In the HBase chapter of Tom White's book Hadoop: The Definitive Guide (O'Reilly) there is a an optimization note on watching out for a phenomenon where an import process walks in lock-step with all clients in concert pounding one of the table's regions (and thus, a single node), then moving onto the next region, etc. With monotonically increasing row-keys (i.e., using a timestamp), this will happen. See this comic by IKai Lan on why monotonically increasing row keys are problematic in BigTable-like datastores: monotonically increasing values are bad. The pile-up on a single region brought on by monotonically increasing keys can be mitigated by randomizing the input records to not be in sorted order, but in general its best to avoid using a timestamp or a sequence (e.g. 1, 2, 3) as the row-key.
If you do need to upload time series data into HBase, you should study OpenTSDB as a successful example. It has a page describing the schema it uses in HBase. The key format in OpenTSDB is effectively [metric_type][event_timestamp], which would appear at first glance to contradict the previous advice about not using a timestamp as the key. However, the difference is that the timestamp is not in the lead position of the key, and the design assumption is that there are dozens or hundreds (or more) of different metric types. Thus, even with a continual stream of input data with a mix of metric types, the Puts are distributed across various points of regions in the table.
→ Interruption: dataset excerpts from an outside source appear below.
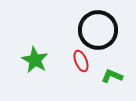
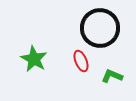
black circle: moved 2 px right, 2 px up
green star: moved 1 px left, 1 px up
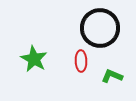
red ellipse: rotated 20 degrees clockwise
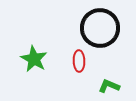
red ellipse: moved 2 px left
green L-shape: moved 3 px left, 10 px down
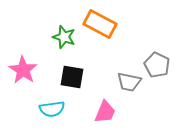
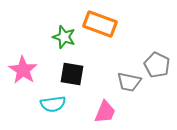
orange rectangle: rotated 8 degrees counterclockwise
black square: moved 3 px up
cyan semicircle: moved 1 px right, 5 px up
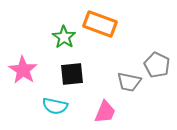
green star: rotated 15 degrees clockwise
black square: rotated 15 degrees counterclockwise
cyan semicircle: moved 2 px right, 2 px down; rotated 20 degrees clockwise
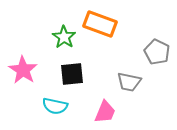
gray pentagon: moved 13 px up
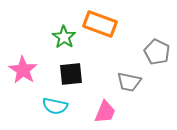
black square: moved 1 px left
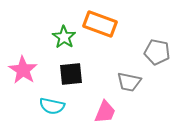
gray pentagon: rotated 15 degrees counterclockwise
cyan semicircle: moved 3 px left
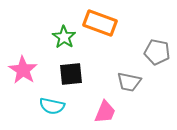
orange rectangle: moved 1 px up
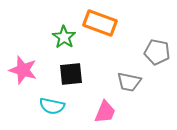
pink star: rotated 16 degrees counterclockwise
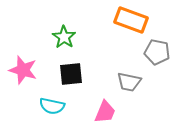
orange rectangle: moved 31 px right, 3 px up
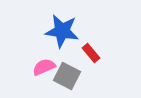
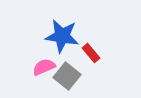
blue star: moved 5 px down
gray square: rotated 12 degrees clockwise
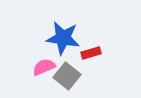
blue star: moved 1 px right, 2 px down
red rectangle: rotated 66 degrees counterclockwise
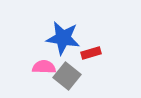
pink semicircle: rotated 25 degrees clockwise
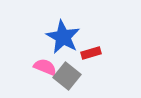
blue star: moved 1 px up; rotated 20 degrees clockwise
pink semicircle: moved 1 px right; rotated 20 degrees clockwise
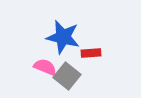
blue star: rotated 16 degrees counterclockwise
red rectangle: rotated 12 degrees clockwise
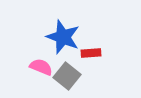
blue star: rotated 8 degrees clockwise
pink semicircle: moved 4 px left
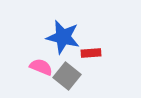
blue star: rotated 8 degrees counterclockwise
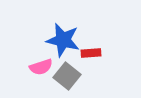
blue star: moved 3 px down
pink semicircle: rotated 140 degrees clockwise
In HBase, values are always freighted with their coordinates; as a cell value passes through the system, it'll be accompanied by its row, column name, and timestamp - always. If your rows and column names are large, especially compared to the size of the cell value, then you may run up against some interesting scenarios. One such is the case described by Marc Limotte at the tail of HBASE-3551 (recommended!). Therein, the indices that are kept on HBase storefiles (Section 8.6.4.2, “StoreFile (HFile)”) to facilitate random access may end up occupyng large chunks of the HBase allotted RAM because the cell value coordinates are large. Mark in the above cited comment suggests upping the block size so entries in the store file index happen at a larger interval or modify the table schema so it makes for smaller rows and column names. Compression will also make for larger indices. See the thread a question storefileIndexSize up on the user mailing list.
Most of the time small inefficiencies don't matter all that much. Unfortunately, this is a case where they do. Whatever patterns are selected for ColumnFamilies, attributes, and rowkeys they could be repeated several billion times in your data.
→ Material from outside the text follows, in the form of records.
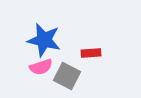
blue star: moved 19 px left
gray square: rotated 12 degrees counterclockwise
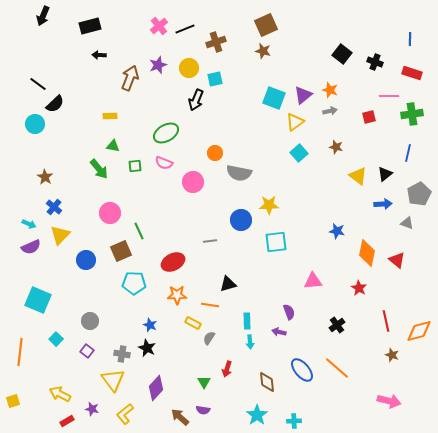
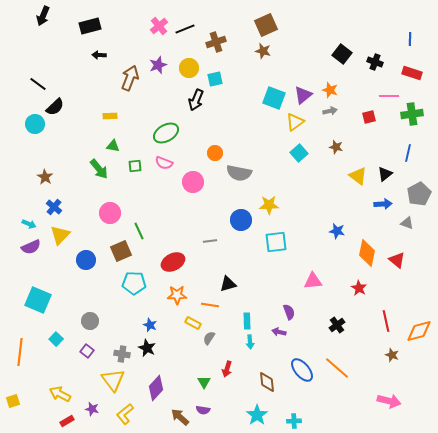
black semicircle at (55, 104): moved 3 px down
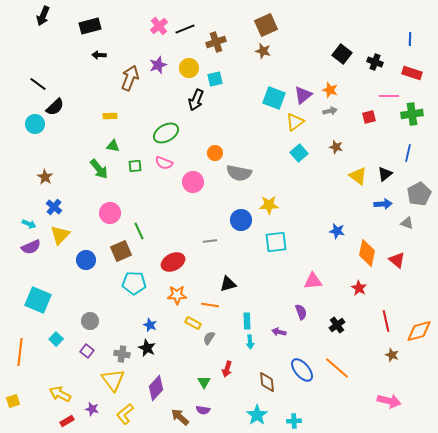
purple semicircle at (289, 312): moved 12 px right
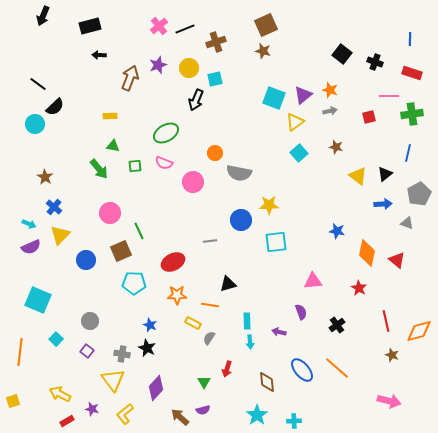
purple semicircle at (203, 410): rotated 24 degrees counterclockwise
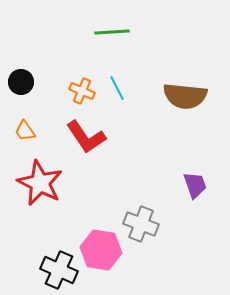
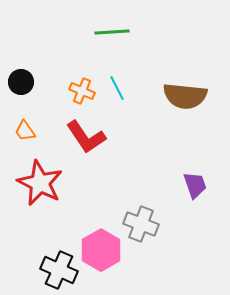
pink hexagon: rotated 21 degrees clockwise
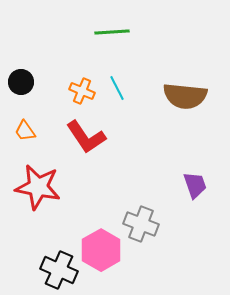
red star: moved 2 px left, 4 px down; rotated 15 degrees counterclockwise
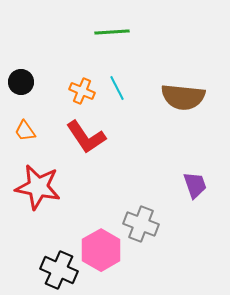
brown semicircle: moved 2 px left, 1 px down
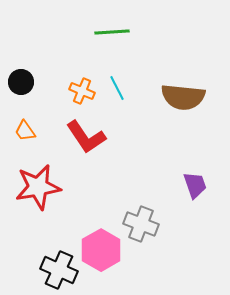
red star: rotated 21 degrees counterclockwise
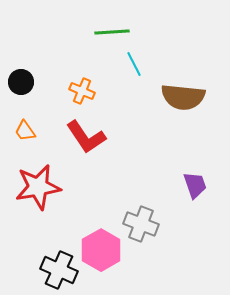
cyan line: moved 17 px right, 24 px up
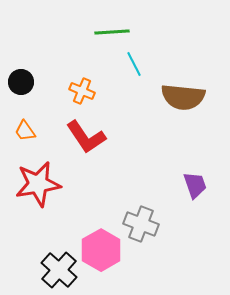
red star: moved 3 px up
black cross: rotated 18 degrees clockwise
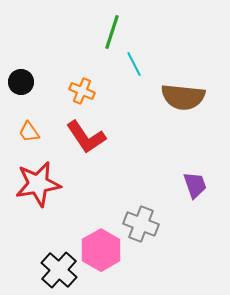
green line: rotated 68 degrees counterclockwise
orange trapezoid: moved 4 px right, 1 px down
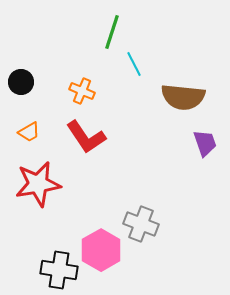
orange trapezoid: rotated 85 degrees counterclockwise
purple trapezoid: moved 10 px right, 42 px up
black cross: rotated 33 degrees counterclockwise
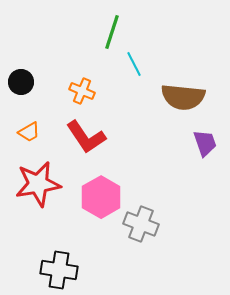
pink hexagon: moved 53 px up
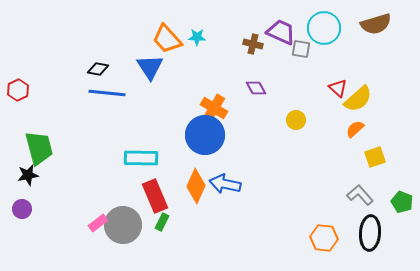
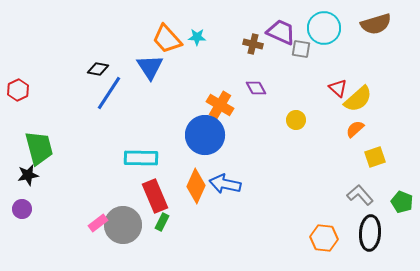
blue line: moved 2 px right; rotated 63 degrees counterclockwise
orange cross: moved 6 px right, 3 px up
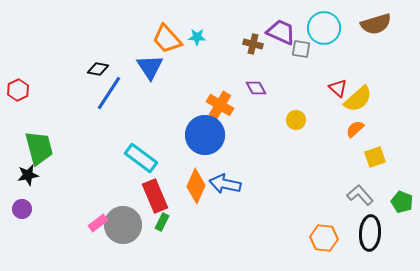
cyan rectangle: rotated 36 degrees clockwise
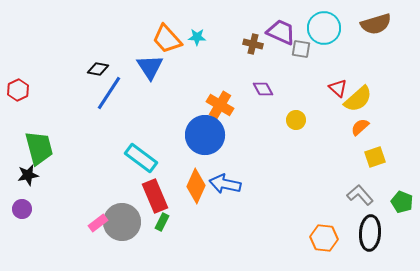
purple diamond: moved 7 px right, 1 px down
orange semicircle: moved 5 px right, 2 px up
gray circle: moved 1 px left, 3 px up
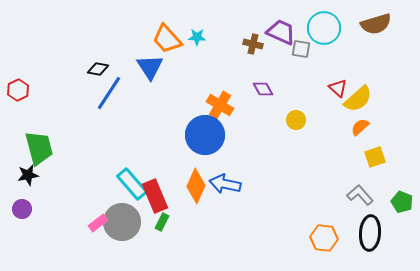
cyan rectangle: moved 9 px left, 26 px down; rotated 12 degrees clockwise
See Section 8.6.4.4, “KeyValue” for more information on HBase stores data internally.
Try to keep the ColumnFamily names as small as possible, preferably one character (e.g. "d" for data/default).
Although verbose attribute names (e.g., "myVeryImportantAttribute") are easier to read, prefer shorter attribute names (e.g., "via") to store in HBase.
Keep them as short as is reasonable such that they can still be useful for required data access (e.g., Get vs. Scan). A short key that is useless for data access is not better than a longer key with better get/scan properties. Expect tradeoffs when designing rowkeys.
A long is 8 bytes. You can store an unsigned number up to 18,446,744,073,709,551,615 in those eight bytes. If you stored this number as a String -- presuming a byte per character -- you need nearly 3x the bytes.
Not convinced? Below is some sample code that you can run on your own.
// long // long l = 1234567890L; byte[] lb = Bytes.toBytes(l); System.out.println("long bytes length: " + lb.length); // returns 8 String s = "" + l; byte[] sb = Bytes.toBytes(s); System.out.println("long as string length: " + sb.length); // returns 10 // hash // MessageDigest md = MessageDigest.getInstance("MD5"); byte[] digest = md.digest(Bytes.toBytes(s)); System.out.println("md5 digest bytes length: " + digest.length); // returns 16 String sDigest = new String(digest); byte[] sbDigest = Bytes.toBytes(sDigest); System.out.println("md5 digest as string length: " + sbDigest.length); // returns 26
A common problem in database processing is quickly finding the most recent version of a value. A technique using reverse timestamps
as a part of the key can help greatly with a special case of this problem. Also found in the HBase chapter of Tom White's book Hadoop: The Definitive Guide (O'Reilly),
the technique involves appending (Long.MAX_VALUE - timestamp
) to the end of any key, e.g., [key][reverse_timestamp].
The most recent value for [key] in a table can be found by performing a Scan for [key] and obtaining the first record. Since HBase keys are in sorted order, this key sorts before any older row-keys for [key] and thus is first.
This technique would be used instead of using Section 6.4, “ Number of Versions ” where the intent is to hold onto all versions "forever" (or a very long time) and at the same time quickly obtain access to any other version by using the same Scan technique.
Rowkeys are scoped to ColumnFamilies. Thus, the same rowkey could exist in each ColumnFamily that exists in a table without collision.
Rowkeys cannot be changed. The only way they can be "changed" in a table is if the row is deleted and then re-inserted. This is a fairly common question on the HBase dist-list so it pays to get the rowkeys right the first time (and/or before you've inserted a lot of data).